Apple's (AAPL) precipitous stock decline -- down 13% since the start of the year and 35% in the past five months -- has investors unnerved and elicited a predictable barrage of doom and gloom from analysts who are openly questioning whether or not the company's best days are behind it.

But this is hardly the first time Apple and its shareholders have been down this road. And if history is any guide -- though there's at least one major difference between this latest correction and all the ones that preceded it -- there's every reason to believe Apple's shares will eventually resume their spectacular accent.

Let's start with the basics. Take a look at Apple's stock chart for the past 10 years. What you'll notice is a whole lot of up and very little down -- at least until the last five or six months. The only word that would seem to accurately sum up the stock's performance is sensational -- and that's even including this recent tailspin. Behold:

AAPL Chart
AAPL Chart

However, when you lop off roughly $200 billion in market cap in less than half a year, people understandably tend to get nervous and start asking questions. That's why it's informative to take a look back at previous declines in Apple shares and examine, to some degree of detail, why they happened and how they might inform investors of Apple's long-term prognosis.

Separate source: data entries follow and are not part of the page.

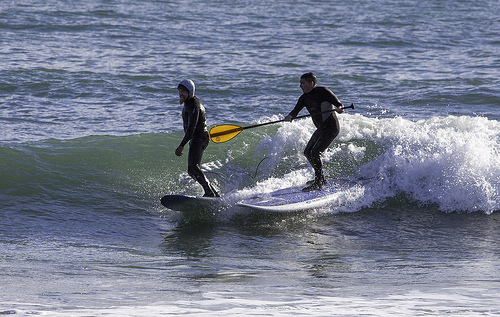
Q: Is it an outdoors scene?
A: Yes, it is outdoors.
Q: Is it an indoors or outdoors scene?
A: It is outdoors.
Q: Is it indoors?
A: No, it is outdoors.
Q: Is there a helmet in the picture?
A: Yes, there is a helmet.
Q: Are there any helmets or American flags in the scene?
A: Yes, there is a helmet.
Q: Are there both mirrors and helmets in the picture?
A: No, there is a helmet but no mirrors.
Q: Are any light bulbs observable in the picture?
A: No, there are no light bulbs.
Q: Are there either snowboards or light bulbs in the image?
A: No, there are no light bulbs or snowboards.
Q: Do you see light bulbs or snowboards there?
A: No, there are no light bulbs or snowboards.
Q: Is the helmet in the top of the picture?
A: Yes, the helmet is in the top of the image.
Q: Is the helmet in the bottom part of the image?
A: No, the helmet is in the top of the image.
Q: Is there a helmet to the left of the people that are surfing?
A: Yes, there is a helmet to the left of the people.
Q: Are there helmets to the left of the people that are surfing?
A: Yes, there is a helmet to the left of the people.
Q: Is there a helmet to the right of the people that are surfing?
A: No, the helmet is to the left of the people.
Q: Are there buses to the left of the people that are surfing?
A: No, there is a helmet to the left of the people.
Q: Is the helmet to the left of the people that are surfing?
A: Yes, the helmet is to the left of the people.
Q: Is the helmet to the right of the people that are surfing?
A: No, the helmet is to the left of the people.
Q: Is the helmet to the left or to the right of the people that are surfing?
A: The helmet is to the left of the people.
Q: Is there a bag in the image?
A: No, there are no bags.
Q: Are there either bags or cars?
A: No, there are no bags or cars.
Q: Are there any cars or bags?
A: No, there are no bags or cars.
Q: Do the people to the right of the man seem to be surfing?
A: Yes, the people are surfing.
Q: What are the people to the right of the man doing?
A: The people are surfing.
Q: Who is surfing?
A: The people are surfing.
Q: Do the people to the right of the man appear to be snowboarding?
A: No, the people are surfing.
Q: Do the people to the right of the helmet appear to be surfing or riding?
A: The people are surfing.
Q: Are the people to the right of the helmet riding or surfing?
A: The people are surfing.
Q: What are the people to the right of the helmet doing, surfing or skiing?
A: The people are surfing.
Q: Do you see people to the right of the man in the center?
A: Yes, there are people to the right of the man.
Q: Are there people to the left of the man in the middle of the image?
A: No, the people are to the right of the man.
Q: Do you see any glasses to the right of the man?
A: No, there are people to the right of the man.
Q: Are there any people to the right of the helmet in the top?
A: Yes, there are people to the right of the helmet.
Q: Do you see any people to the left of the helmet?
A: No, the people are to the right of the helmet.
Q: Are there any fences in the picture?
A: No, there are no fences.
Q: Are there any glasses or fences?
A: No, there are no fences or glasses.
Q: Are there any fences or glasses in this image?
A: No, there are no fences or glasses.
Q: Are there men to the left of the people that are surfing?
A: Yes, there is a man to the left of the people.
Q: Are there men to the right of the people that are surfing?
A: No, the man is to the left of the people.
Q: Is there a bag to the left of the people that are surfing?
A: No, there is a man to the left of the people.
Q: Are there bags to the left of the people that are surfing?
A: No, there is a man to the left of the people.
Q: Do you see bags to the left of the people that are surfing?
A: No, there is a man to the left of the people.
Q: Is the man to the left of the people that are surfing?
A: Yes, the man is to the left of the people.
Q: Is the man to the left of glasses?
A: No, the man is to the left of the people.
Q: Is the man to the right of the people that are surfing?
A: No, the man is to the left of the people.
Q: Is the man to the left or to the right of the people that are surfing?
A: The man is to the left of the people.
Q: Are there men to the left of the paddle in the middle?
A: Yes, there is a man to the left of the oar.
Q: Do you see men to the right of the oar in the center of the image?
A: No, the man is to the left of the paddle.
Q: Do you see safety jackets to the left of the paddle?
A: No, there is a man to the left of the paddle.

Believe it or not, this latest tailspin isn't even close to Apple's nadir. Way, way back in the day, long before the iPad or the iPhone or even the iPod, Apple investors took an even more heinous shot to the midsection when its stock price plummeted from $30 a share in August 2000 to under $8 a share in December 2000 -- a 74% implosion over the course of a four- or five-month span.

The culprit? A disastrous earnings miss compounded by glutted inventories that required CEO Steve Jobs to bite the bullet, slash prices to dump inventory or write it off altogether (remember the Power Mac G4 Cube?) and downwardly revise sales and earnings estimates for all of 2001. What did Apple earn in that meltdown of a quarter? Only $108 million on sales of $1.8 billion.

For some perspective, Apple's latest quarterly miss (a rarity in its own right considering Apple has miraculously only disappointed analysts in five of the 45 subsequent quarters) announced last month was the product of a three-month span in which it earned $13.1 billion on sales of $54.5 billion. Apple's cash on hand reached $137 billion. Yet, those figures were enough to send the stock tumbling another 12% in just a couple of weeks.

In the face of this apparent catastrophe, Jobs hinted at the greatness that was to come when he used the press release announcing the embarrassing results and outlook to tell the world that Apple was working on "the best product line I've seen in my career" and was aggressively working to ramp up the speed of the processors in its computers.